▶ [Work instruction]: Tally up the lines below with "waar" in them. Answer with the number only.

----------

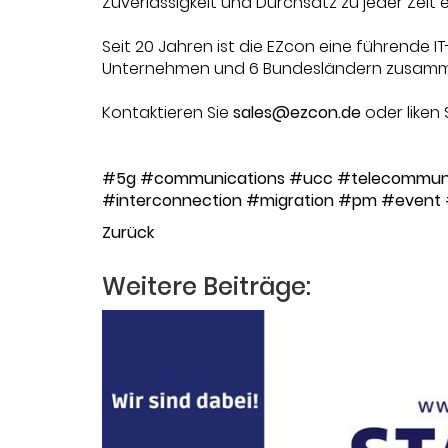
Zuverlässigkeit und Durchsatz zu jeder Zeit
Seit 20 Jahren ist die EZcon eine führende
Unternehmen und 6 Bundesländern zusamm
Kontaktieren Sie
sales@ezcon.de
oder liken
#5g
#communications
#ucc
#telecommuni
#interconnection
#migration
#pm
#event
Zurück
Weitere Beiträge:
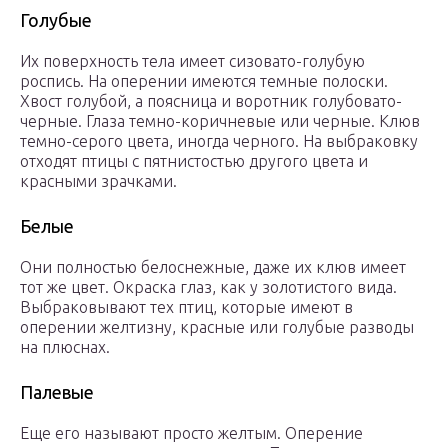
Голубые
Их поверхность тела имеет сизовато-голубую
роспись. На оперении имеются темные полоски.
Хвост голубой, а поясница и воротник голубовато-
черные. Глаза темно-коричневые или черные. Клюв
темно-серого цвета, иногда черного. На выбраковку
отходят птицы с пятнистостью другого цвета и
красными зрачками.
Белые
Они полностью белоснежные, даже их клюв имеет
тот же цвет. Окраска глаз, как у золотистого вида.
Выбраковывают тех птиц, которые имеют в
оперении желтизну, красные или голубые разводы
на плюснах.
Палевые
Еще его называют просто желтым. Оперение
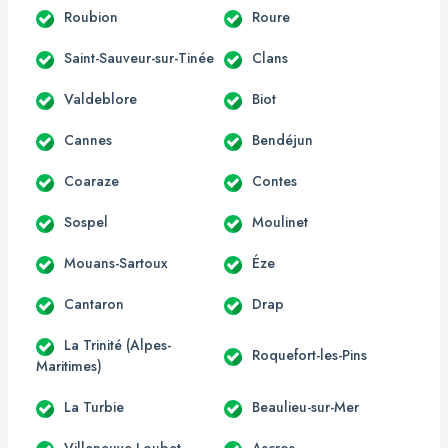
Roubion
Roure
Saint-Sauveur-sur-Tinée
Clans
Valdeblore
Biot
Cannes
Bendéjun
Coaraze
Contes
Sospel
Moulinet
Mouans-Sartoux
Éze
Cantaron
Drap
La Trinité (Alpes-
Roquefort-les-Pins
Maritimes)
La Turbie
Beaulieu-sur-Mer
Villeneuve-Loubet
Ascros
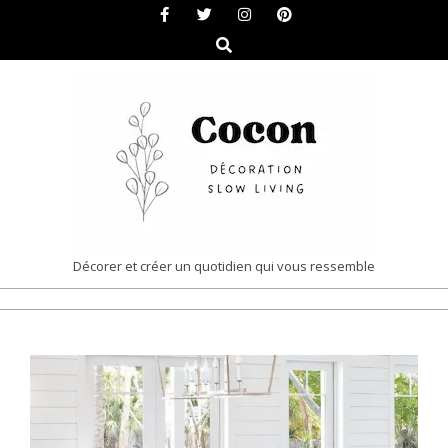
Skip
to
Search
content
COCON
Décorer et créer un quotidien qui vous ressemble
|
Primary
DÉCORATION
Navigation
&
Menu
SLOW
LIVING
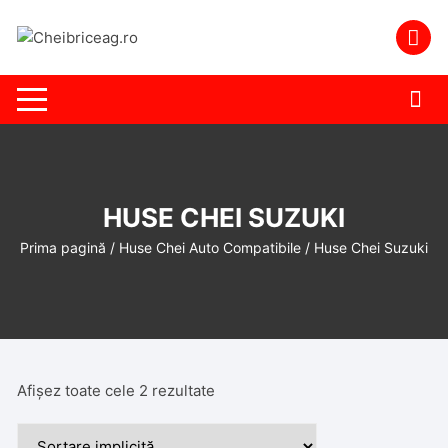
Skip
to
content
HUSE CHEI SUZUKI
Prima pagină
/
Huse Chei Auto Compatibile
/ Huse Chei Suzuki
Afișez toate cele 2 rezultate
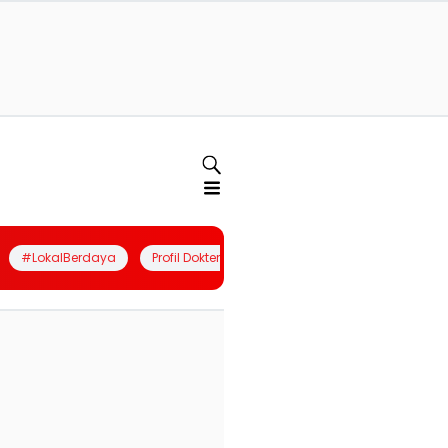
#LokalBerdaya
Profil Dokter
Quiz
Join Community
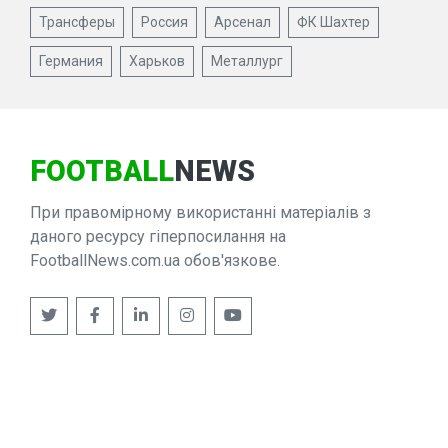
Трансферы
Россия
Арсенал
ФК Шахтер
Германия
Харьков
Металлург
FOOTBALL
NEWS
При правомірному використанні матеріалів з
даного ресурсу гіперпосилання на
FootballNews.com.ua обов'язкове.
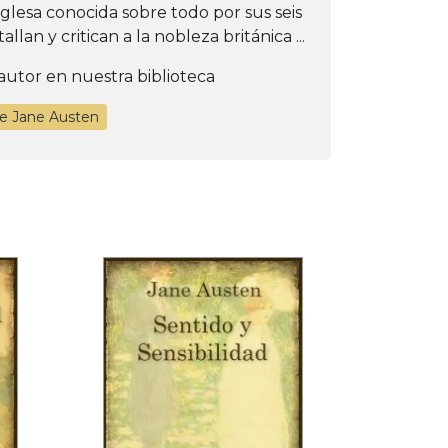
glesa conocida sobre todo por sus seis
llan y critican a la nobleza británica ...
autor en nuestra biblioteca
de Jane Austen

----------

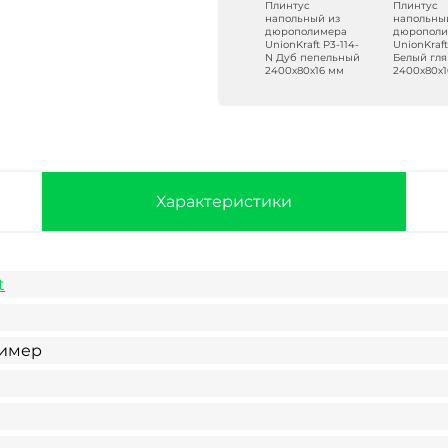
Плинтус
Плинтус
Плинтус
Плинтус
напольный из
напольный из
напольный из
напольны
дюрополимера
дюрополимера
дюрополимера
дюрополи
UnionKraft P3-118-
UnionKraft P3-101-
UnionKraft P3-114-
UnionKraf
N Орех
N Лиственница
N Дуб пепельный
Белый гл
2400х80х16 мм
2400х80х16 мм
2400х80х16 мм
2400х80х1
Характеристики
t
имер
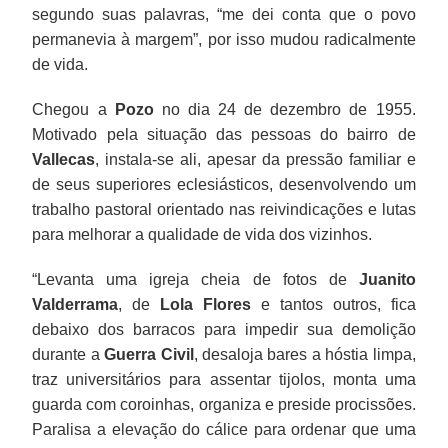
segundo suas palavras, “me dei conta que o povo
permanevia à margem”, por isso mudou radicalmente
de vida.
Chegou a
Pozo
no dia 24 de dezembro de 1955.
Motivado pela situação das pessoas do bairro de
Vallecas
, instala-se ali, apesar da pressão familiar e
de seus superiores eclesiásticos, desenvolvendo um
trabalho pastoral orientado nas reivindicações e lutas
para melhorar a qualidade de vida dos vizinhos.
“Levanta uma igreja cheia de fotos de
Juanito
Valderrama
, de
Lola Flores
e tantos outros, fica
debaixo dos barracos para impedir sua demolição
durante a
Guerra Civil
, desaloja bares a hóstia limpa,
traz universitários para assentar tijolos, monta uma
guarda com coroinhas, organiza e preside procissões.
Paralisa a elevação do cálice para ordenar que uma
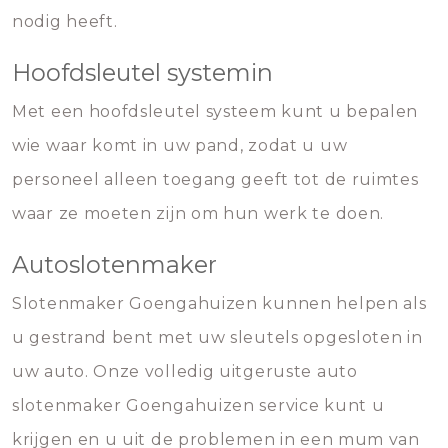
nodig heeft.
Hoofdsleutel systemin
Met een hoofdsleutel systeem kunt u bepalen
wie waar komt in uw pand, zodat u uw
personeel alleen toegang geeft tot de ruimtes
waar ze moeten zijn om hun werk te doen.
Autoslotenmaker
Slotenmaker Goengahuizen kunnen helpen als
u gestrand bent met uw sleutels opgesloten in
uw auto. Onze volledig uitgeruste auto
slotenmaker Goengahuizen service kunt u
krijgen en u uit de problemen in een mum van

----------

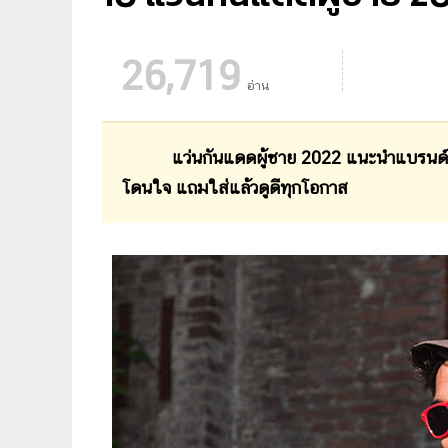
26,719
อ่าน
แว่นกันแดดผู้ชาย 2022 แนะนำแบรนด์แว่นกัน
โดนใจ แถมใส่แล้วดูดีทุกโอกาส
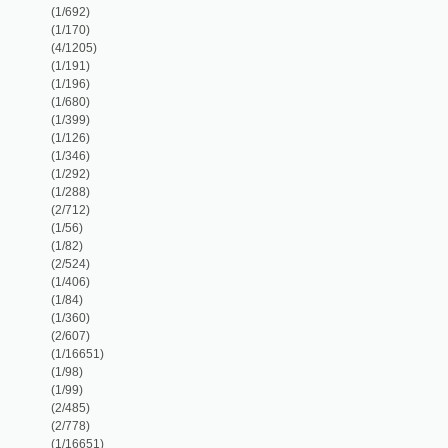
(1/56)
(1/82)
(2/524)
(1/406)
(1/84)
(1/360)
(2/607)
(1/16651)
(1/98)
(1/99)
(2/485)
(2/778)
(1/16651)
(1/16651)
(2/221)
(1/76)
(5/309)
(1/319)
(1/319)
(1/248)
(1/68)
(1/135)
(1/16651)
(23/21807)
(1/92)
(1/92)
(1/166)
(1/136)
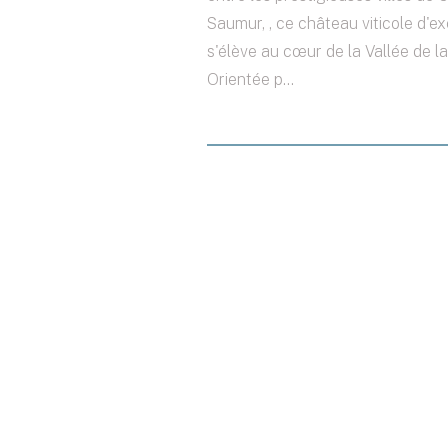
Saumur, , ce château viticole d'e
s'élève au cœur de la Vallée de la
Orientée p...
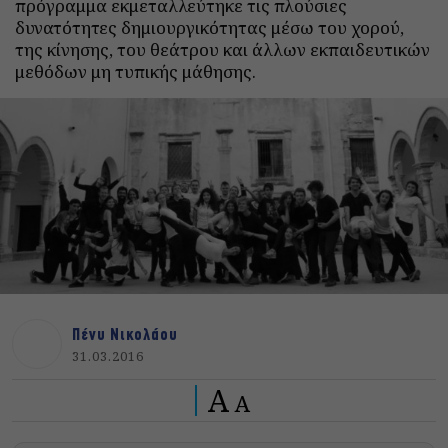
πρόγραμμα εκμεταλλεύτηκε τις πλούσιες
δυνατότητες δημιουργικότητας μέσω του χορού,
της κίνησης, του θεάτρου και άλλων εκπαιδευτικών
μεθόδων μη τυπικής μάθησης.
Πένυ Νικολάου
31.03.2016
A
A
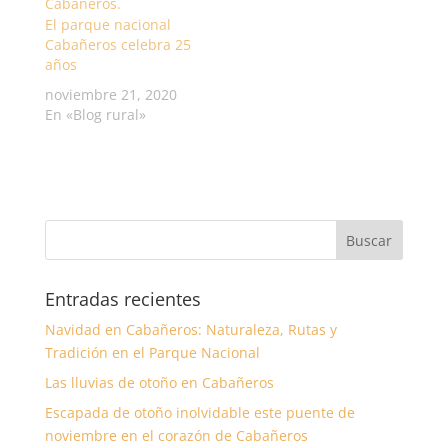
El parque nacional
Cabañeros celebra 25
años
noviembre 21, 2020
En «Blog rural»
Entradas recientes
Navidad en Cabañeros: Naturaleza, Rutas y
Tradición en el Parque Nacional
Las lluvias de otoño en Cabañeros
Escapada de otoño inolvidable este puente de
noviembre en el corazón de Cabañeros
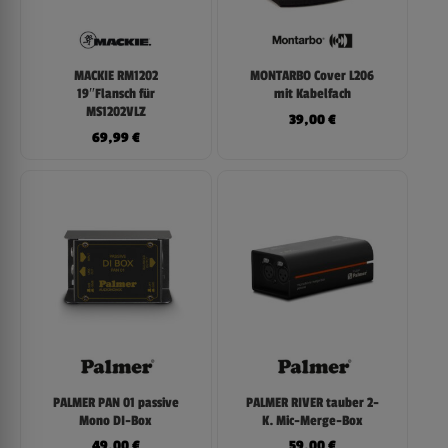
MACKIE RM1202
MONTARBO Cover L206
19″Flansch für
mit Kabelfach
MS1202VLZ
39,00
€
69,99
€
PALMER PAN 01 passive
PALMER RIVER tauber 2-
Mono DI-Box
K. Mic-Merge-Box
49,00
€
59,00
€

----------

▶ [Reply to the exercise]: 2